Dataset items
*** Block opens ***
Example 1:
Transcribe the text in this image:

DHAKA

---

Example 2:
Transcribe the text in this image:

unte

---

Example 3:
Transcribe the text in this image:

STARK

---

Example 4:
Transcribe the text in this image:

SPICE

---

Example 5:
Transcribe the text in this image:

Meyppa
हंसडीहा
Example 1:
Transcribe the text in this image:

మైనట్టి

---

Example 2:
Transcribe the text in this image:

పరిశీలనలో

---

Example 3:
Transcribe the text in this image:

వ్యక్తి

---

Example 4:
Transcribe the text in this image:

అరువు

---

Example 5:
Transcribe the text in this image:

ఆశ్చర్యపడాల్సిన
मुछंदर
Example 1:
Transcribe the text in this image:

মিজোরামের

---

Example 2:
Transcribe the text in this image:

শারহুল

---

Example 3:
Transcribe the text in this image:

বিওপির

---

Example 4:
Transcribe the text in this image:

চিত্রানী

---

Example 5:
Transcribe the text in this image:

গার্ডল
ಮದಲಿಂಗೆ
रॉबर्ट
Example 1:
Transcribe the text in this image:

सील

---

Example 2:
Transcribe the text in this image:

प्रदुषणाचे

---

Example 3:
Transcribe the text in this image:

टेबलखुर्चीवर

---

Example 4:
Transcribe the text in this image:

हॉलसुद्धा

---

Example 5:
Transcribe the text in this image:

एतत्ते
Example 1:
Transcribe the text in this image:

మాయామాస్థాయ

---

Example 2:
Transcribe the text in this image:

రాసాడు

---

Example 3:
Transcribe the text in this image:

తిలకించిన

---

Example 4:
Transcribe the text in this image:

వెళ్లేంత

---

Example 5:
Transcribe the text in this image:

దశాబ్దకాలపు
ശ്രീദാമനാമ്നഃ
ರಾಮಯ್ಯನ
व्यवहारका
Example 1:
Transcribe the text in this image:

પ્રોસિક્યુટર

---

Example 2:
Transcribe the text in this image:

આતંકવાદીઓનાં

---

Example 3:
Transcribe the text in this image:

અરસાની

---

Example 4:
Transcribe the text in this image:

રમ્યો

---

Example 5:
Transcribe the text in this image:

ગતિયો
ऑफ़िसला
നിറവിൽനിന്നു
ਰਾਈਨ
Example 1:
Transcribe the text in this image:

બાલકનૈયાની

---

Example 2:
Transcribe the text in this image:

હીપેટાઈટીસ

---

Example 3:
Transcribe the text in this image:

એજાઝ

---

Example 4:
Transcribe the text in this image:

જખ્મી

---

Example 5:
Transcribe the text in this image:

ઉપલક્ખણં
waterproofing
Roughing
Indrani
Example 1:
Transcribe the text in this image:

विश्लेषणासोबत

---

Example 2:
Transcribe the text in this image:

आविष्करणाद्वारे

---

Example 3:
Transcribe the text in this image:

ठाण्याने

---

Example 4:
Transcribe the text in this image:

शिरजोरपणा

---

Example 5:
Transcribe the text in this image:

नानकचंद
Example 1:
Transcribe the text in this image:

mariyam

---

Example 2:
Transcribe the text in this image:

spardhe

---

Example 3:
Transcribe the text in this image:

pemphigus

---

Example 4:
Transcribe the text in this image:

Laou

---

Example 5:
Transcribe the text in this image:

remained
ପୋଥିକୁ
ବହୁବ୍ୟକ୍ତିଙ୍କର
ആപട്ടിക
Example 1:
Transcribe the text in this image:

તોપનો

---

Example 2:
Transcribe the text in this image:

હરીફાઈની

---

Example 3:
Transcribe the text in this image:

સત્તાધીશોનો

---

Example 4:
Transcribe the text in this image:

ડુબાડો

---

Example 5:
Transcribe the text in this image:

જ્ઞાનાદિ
*** Block closes ***
▸ **TASK ITEM**
Every entry must be given again exactly as it reads.

▸ **EXERCISE RESPONSE**
Example 1:
Transcribe the text in this image:

DHAKA

---

Example 2:
Transcribe the text in this image:

unte

---

Example 3:
Transcribe the text in this image:

STARK

---

Example 4:
Transcribe the text in this image:

SPICE

---

Example 5:
Transcribe the text in this image:

Meyppa
हंसडीहा
Example 1:
Transcribe the text in this image:

మైనట్టి

---

Example 2:
Transcribe the text in this image:

పరిశీలనలో

---

Example 3:
Transcribe the text in this image:

వ్యక్తి

---

Example 4:
Transcribe the text in this image:

అరువు

---

Example 5:
Transcribe the text in this image:

ఆశ్చర్యపడాల్సిన
मुछंदर
Example 1:
Transcribe the text in this image:

মিজোরামের

---

Example 2:
Transcribe the text in this image:

শারহুল

---

Example 3:
Transcribe the text in this image:

বিওপির

---

Example 4:
Transcribe the text in this image:

চিত্রানী

---

Example 5:
Transcribe the text in this image:

গার্ডল
ಮದಲಿಂಗೆ
रॉबर्ट
Example 1:
Transcribe the text in this image:

सील

---

Example 2:
Transcribe the text in this image:

प्रदुषणाचे

---

Example 3:
Transcribe the text in this image:

टेबलखुर्चीवर

---

Example 4:
Transcribe the text in this image:

हॉलसुद्धा

---

Example 5:
Transcribe the text in this image:

एतत्ते
Example 1:
Transcribe the text in this image:

మాయామాస్థాయ

---

Example 2:
Transcribe the text in this image:

రాసాడు

---

Example 3:
Transcribe the text in this image:

తిలకించిన

---

Example 4:
Transcribe the text in this image:

వెళ్లేంత

---

Example 5:
Transcribe the text in this image:

దశాబ్దకాలపు
ശ്രീദാമനാമ്നഃ
ರಾಮಯ್ಯನ
व्यवहारका
Example 1:
Transcribe the text in this image:

પ્રોસિક્યુટર

---

Example 2:
Transcribe the text in this image:

આતંકવાદીઓનાં

---

Example 3:
Transcribe the text in this image:

અરસાની

---

Example 4:
Transcribe the text in this image:

રમ્યો

---

Example 5:
Transcribe the text in this image:

ગતિયો
ऑफ़िसला
നിറവിൽനിന്നു
ਰਾਈਨ
Example 1:
Transcribe the text in this image:

બાલકનૈયાની

---

Example 2:
Transcribe the text in this image:

હીપેટાઈટીસ

---

Example 3:
Transcribe the text in this image:

એજાઝ

---

Example 4:
Transcribe the text in this image:

જખ્મી

---

Example 5:
Transcribe the text in this image:

ઉપલક્ખણં
waterproofing
Roughing
Indrani
Example 1:
Transcribe the text in this image:

विश्लेषणासोबत

---

Example 2:
Transcribe the text in this image:

आविष्करणाद्वारे

---

Example 3:
Transcribe the text in this image:

ठाण्याने

---

Example 4:
Transcribe the text in this image:

शिरजोरपणा

---

Example 5:
Transcribe the text in this image:

नानकचंद
Example 1:
Transcribe the text in this image:

mariyam

---

Example 2:
Transcribe the text in this image:

spardhe

---

Example 3:
Transcribe the text in this image:

pemphigus

---

Example 4:
Transcribe the text in this image:

Laou

---

Example 5:
Transcribe the text in this image:

remained
ପୋଥିକୁ
ବହୁବ୍ୟକ୍ତିଙ୍କର
ആപട്ടിക
Example 1:
Transcribe the text in this image:

તોપનો

---

Example 2:
Transcribe the text in this image:

હરીફાઈની

---

Example 3:
Transcribe the text in this image:

સત્તાધીશોનો

---

Example 4:
Transcribe the text in this image:

ડુબાડો

---

Example 5:
Transcribe the text in this image:

જ્ઞાનાદિ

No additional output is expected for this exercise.